Directions for this task
From the first line to the last, restate the records word for word, skipping the pictures.

Provided information
┄┄┄┄┄┄

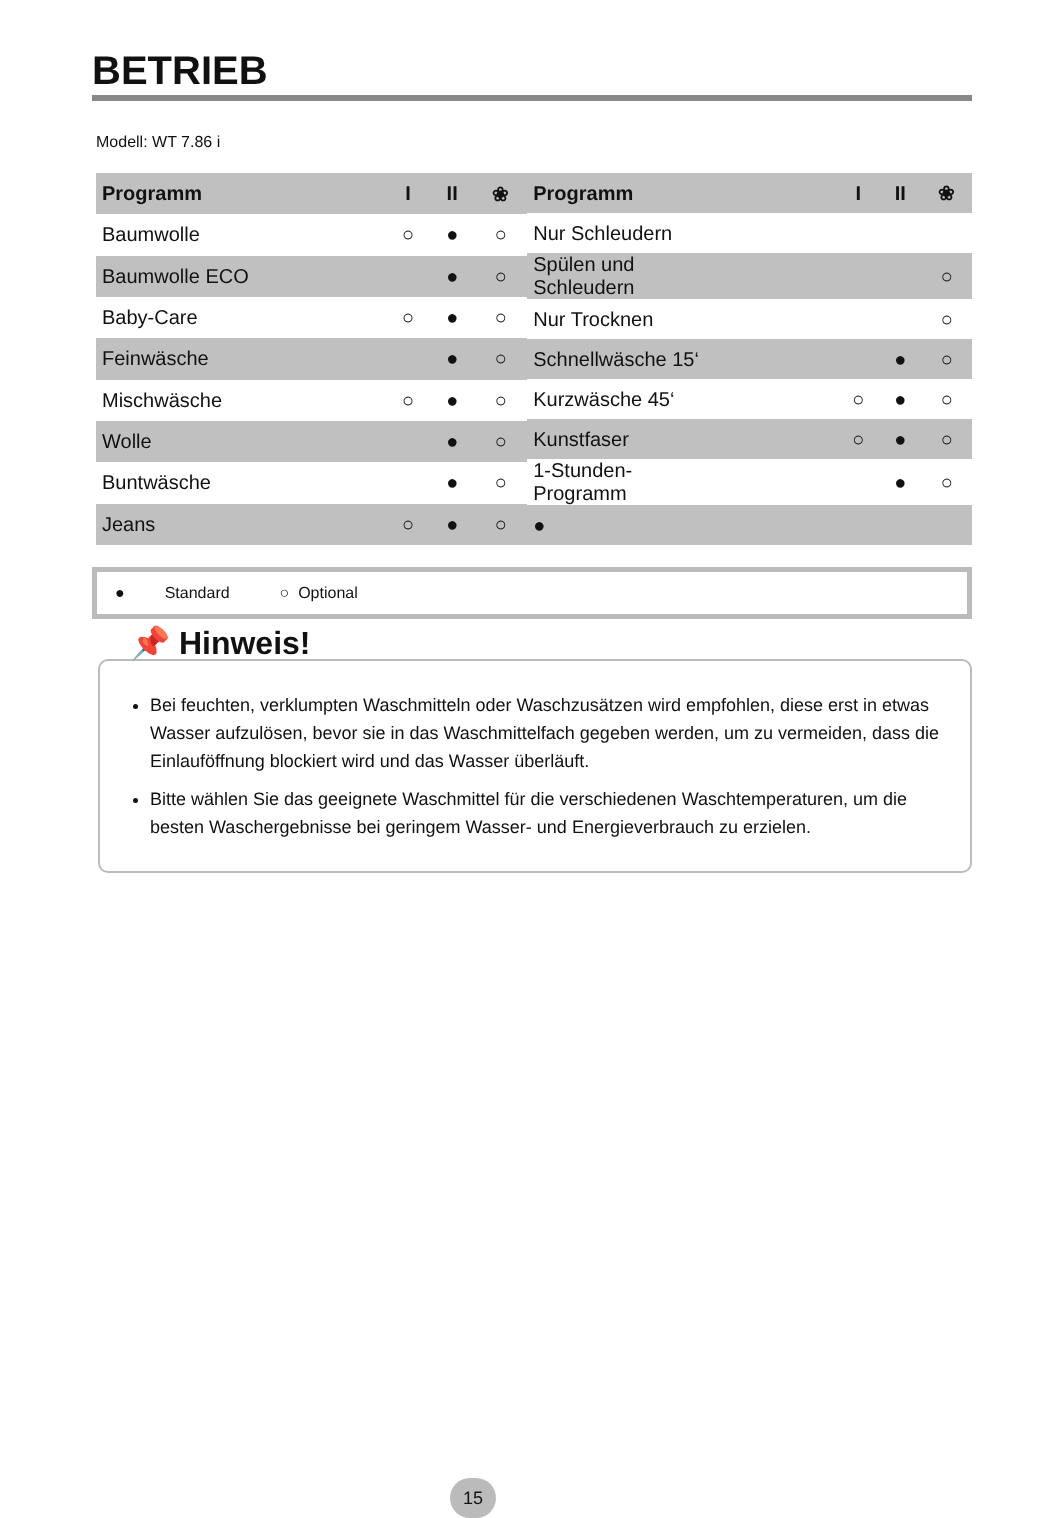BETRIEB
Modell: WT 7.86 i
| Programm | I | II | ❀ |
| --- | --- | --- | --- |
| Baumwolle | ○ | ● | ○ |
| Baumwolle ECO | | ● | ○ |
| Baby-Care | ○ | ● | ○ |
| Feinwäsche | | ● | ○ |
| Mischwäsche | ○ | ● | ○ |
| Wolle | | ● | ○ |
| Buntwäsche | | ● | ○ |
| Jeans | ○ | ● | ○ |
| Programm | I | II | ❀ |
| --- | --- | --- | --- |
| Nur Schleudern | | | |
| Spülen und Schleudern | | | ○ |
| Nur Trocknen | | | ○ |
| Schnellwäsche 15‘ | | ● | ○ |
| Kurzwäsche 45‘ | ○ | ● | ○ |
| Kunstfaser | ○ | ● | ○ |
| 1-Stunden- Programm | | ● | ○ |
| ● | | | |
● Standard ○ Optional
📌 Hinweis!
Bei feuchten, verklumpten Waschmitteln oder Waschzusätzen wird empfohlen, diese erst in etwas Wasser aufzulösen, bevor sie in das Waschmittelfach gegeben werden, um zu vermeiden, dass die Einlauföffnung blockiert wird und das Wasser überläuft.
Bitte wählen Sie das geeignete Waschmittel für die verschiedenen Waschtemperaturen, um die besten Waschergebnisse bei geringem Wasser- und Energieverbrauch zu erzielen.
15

┄┄┄┄┄┄

Response for this exercise
BETRIEB
Modell: WT 7.86 i
| Programm | I | II | ❀ |
| --- | --- | --- | --- |
| Baumwolle | ○ | ● | ○ |
| Baumwolle ECO | | ● | ○ |
| Baby-Care | ○ | ● | ○ |
| Feinwäsche | | ● | ○ |
| Mischwäsche | ○ | ● | ○ |
| Wolle | | ● | ○ |
| Buntwäsche | | ● | ○ |
| Jeans | ○ | ● | ○ |
| Programm | I | II | ❀ |
| --- | --- | --- | --- |
| Nur Schleudern | | | |
| Spülen und Schleudern | | | ○ |
| Nur Trocknen | | | ○ |
| Schnellwäsche 15‘ | | ● | ○ |
| Kurzwäsche 45‘ | ○ | ● | ○ |
| Kunstfaser | ○ | ● | ○ |
| 1-Stunden- Programm | | ● | ○ |
| ● | | | |
● Standard ○ Optional
📌 Hinweis!
Bei feuchten, verklumpten Waschmitteln oder Waschzusätzen wird empfohlen, diese erst in etwas Wasser aufzulösen, bevor sie in das Waschmittelfach gegeben werden, um zu vermeiden, dass die Einlauföffnung blockiert wird und das Wasser überläuft.
Bitte wählen Sie das geeignete Waschmittel für die verschiedenen Waschtemperaturen, um die besten Waschergebnisse bei geringem Wasser- und Energieverbrauch zu erzielen.
15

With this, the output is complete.